Dabei war es ein schöner Kunstgriff der Institutsleitung Musikwissen­schaft der Universität Leipzig, einmal nicht auf die obligate Technik des Ermüdungsreferats zu setzen. Was versucht wurde war, auf dem Podium selbst Diskurs, Dialog herbeizuführen, indem die Zeitzeugen – Komponisten, Musikologen, Dirigenten – sich mit den Fragen, den Impulsreferaten einer jungen Generation von Musikwissenschaftlern konfrontiert sahen. Eine Intention, die immer dann gelang, wenn das Gegenüber selbst von der Notwendigkeit überzeugt war, zurückliegendes Handeln und Verhalten (oder eben Nicht-Handeln, Nicht-Vehalten) ebenso wie die dahinter stehende Haltung offen zu legen. Daran haperte es oft.

GEFORDERTE AUFGABE 1
Schreibe aus den Zeilen alles ab, beginnend mit der Zeile mit „genus: Pandanus“ bis einschließlich der Zeile mit „order: Charadriiformes“, und zwar wortgetreu.
Der Textauszug und die Zeilen sind voneinander getrenntes Material.

ÜBUNGSEINGABE
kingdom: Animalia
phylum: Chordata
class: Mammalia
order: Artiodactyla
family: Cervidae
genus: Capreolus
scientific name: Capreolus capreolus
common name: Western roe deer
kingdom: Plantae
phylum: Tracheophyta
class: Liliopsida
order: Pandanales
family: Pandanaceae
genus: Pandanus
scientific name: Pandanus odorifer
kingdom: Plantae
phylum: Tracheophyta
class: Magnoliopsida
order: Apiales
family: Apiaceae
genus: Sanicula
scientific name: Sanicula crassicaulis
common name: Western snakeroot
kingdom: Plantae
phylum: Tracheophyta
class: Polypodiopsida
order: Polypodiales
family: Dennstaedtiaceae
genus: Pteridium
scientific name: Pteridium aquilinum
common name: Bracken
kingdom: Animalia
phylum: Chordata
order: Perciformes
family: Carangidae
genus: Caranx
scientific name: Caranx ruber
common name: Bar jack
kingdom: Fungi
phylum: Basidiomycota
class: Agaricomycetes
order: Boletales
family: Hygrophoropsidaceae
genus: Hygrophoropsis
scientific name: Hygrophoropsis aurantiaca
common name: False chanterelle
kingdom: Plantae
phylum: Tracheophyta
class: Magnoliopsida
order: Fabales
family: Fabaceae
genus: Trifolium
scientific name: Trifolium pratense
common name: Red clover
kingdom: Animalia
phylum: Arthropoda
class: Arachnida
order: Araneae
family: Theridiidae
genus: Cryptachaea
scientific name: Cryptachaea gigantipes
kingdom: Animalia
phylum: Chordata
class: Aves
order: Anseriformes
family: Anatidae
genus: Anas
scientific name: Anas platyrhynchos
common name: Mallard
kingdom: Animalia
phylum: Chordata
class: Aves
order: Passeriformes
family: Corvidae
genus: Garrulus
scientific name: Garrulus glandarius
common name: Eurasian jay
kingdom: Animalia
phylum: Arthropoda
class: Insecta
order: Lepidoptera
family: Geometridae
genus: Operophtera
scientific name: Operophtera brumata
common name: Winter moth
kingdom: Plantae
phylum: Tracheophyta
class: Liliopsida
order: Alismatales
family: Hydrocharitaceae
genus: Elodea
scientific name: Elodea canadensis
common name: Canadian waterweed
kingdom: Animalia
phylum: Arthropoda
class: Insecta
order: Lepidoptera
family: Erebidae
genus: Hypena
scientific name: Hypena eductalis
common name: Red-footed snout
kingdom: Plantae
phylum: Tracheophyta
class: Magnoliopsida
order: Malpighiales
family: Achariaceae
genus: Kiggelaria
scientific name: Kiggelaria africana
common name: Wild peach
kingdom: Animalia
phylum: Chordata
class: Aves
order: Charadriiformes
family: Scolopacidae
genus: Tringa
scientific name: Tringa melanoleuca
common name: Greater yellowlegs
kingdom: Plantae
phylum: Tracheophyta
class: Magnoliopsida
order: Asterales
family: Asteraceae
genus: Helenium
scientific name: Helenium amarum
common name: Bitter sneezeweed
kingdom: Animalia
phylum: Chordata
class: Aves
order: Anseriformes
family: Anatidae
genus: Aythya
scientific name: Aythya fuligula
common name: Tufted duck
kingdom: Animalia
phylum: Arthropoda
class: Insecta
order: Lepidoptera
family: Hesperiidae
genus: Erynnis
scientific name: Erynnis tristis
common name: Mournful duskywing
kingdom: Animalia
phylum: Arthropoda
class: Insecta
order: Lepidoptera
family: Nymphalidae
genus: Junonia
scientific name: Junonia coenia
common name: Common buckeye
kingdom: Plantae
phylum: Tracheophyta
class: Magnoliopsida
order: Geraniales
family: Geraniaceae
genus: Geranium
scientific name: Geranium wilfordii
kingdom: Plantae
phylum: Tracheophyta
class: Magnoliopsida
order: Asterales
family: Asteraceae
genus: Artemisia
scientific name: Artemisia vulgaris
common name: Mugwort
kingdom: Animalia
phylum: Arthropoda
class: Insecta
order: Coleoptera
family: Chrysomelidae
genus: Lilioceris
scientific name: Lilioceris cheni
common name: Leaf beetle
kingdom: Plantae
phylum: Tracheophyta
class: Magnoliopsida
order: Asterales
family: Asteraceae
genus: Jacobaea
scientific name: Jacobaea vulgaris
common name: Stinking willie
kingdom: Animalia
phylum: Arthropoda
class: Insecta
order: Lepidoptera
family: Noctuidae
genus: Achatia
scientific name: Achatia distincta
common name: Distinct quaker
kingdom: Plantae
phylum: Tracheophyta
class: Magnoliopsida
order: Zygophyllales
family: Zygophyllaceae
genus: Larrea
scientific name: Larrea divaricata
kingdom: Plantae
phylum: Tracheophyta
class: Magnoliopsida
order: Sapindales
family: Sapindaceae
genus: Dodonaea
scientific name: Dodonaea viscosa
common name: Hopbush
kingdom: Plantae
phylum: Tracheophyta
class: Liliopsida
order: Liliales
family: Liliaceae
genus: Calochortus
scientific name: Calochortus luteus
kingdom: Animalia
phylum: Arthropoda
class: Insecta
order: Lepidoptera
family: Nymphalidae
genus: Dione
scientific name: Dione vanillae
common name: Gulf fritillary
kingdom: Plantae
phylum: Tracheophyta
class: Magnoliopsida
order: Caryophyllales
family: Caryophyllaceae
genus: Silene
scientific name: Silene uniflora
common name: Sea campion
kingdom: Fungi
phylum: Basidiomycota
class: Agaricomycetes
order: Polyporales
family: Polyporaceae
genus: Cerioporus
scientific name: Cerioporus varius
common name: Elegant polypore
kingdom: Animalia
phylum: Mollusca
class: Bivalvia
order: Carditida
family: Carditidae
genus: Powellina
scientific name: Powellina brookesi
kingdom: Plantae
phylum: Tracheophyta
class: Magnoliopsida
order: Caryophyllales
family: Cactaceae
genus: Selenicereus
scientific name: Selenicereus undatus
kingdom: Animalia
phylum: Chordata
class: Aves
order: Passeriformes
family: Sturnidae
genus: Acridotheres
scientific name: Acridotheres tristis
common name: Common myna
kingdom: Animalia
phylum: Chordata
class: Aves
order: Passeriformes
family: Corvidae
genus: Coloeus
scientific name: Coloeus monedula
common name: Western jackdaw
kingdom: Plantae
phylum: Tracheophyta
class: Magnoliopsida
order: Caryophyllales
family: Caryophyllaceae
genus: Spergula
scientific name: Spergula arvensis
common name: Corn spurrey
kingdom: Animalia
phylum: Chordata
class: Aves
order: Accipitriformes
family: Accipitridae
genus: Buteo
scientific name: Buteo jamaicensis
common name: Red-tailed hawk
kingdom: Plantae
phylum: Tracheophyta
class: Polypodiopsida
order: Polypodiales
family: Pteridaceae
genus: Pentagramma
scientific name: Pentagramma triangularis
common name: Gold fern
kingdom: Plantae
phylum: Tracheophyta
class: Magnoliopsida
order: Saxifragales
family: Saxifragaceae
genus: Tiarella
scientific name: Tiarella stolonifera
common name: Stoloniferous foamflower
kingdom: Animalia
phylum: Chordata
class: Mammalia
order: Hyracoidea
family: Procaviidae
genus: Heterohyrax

GEFORDERTE AUFGABE 2
Gib den gesamten Textauszug unverändert aus.

VOLLSTÄNDIGE AUSGABE 1
genus: Pandanus
scientific name: Pandanus odorifer
kingdom: Plantae
phylum: Tracheophyta
class: Magnoliopsida
order: Apiales
family: Apiaceae
genus: Sanicula
scientific name: Sanicula crassicaulis
common name: Western snakeroot
kingdom: Plantae
phylum: Tracheophyta
class: Polypodiopsida
order: Polypodiales
family: Dennstaedtiaceae
genus: Pteridium
scientific name: Pteridium aquilinum
common name: Bracken
kingdom: Animalia
phylum: Chordata
order: Perciformes
family: Carangidae
genus: Caranx
scientific name: Caranx ruber
common name: Bar jack
kingdom: Fungi
phylum: Basidiomycota
class: Agaricomycetes
order: Boletales
family: Hygrophoropsidaceae
genus: Hygrophoropsis
scientific name: Hygrophoropsis aurantiaca
common name: False chanterelle
kingdom: Plantae
phylum: Tracheophyta
class: Magnoliopsida
order: Fabales
family: Fabaceae
genus: Trifolium
scientific name: Trifolium pratense
common name: Red clover
kingdom: Animalia
phylum: Arthropoda
class: Arachnida
order: Araneae
family: Theridiidae
genus: Cryptachaea
scientific name: Cryptachaea gigantipes
kingdom: Animalia
phylum: Chordata
class: Aves
order: Anseriformes
family: Anatidae
genus: Anas
scientific name: Anas platyrhynchos
common name: Mallard
kingdom: Animalia
phylum: Chordata
class: Aves
order: Passeriformes
family: Corvidae
genus: Garrulus
scientific name: Garrulus glandarius
common name: Eurasian jay
kingdom: Animalia
phylum: Arthropoda
class: Insecta
order: Lepidoptera
family: Geometridae
genus: Operophtera
scientific name: Operophtera brumata
common name: Winter moth
kingdom: Plantae
phylum: Tracheophyta
class: Liliopsida
order: Alismatales
family: Hydrocharitaceae
genus: Elodea
scientific name: Elodea canadensis
common name: Canadian waterweed
kingdom: Animalia
phylum: Arthropoda
class: Insecta
order: Lepidoptera
family: Erebidae
genus: Hypena
scientific name: Hypena eductalis
common name: Red-footed snout
kingdom: Plantae
phylum: Tracheophyta
class: Magnoliopsida
order: Malpighiales
family: Achariaceae
genus: Kiggelaria
scientific name: Kiggelaria africana
common name: Wild peach
kingdom: Animalia
phylum: Chordata
class: Aves
order: Charadriiformes

VOLLSTÄNDIGE AUSGABE 2
Dabei war es ein schöner Kunstgriff der Institutsleitung Musikwissen­schaft der Universität Leipzig, einmal nicht auf die obligate Technik des Ermüdungsreferats zu setzen. Was versucht wurde war, auf dem Podium selbst Diskurs, Dialog herbeizuführen, indem die Zeitzeugen – Komponisten, Musikologen, Dirigenten – sich mit den Fragen, den Impulsreferaten einer jungen Generation von Musikwissenschaftlern konfrontiert sahen. Eine Intention, die immer dann gelang, wenn das Gegenüber selbst von der Notwendigkeit überzeugt war, zurückliegendes Handeln und Verhalten (oder eben Nicht-Handeln, Nicht-Vehalten) ebenso wie die dahinter stehende Haltung offen zu legen. Daran haperte es oft.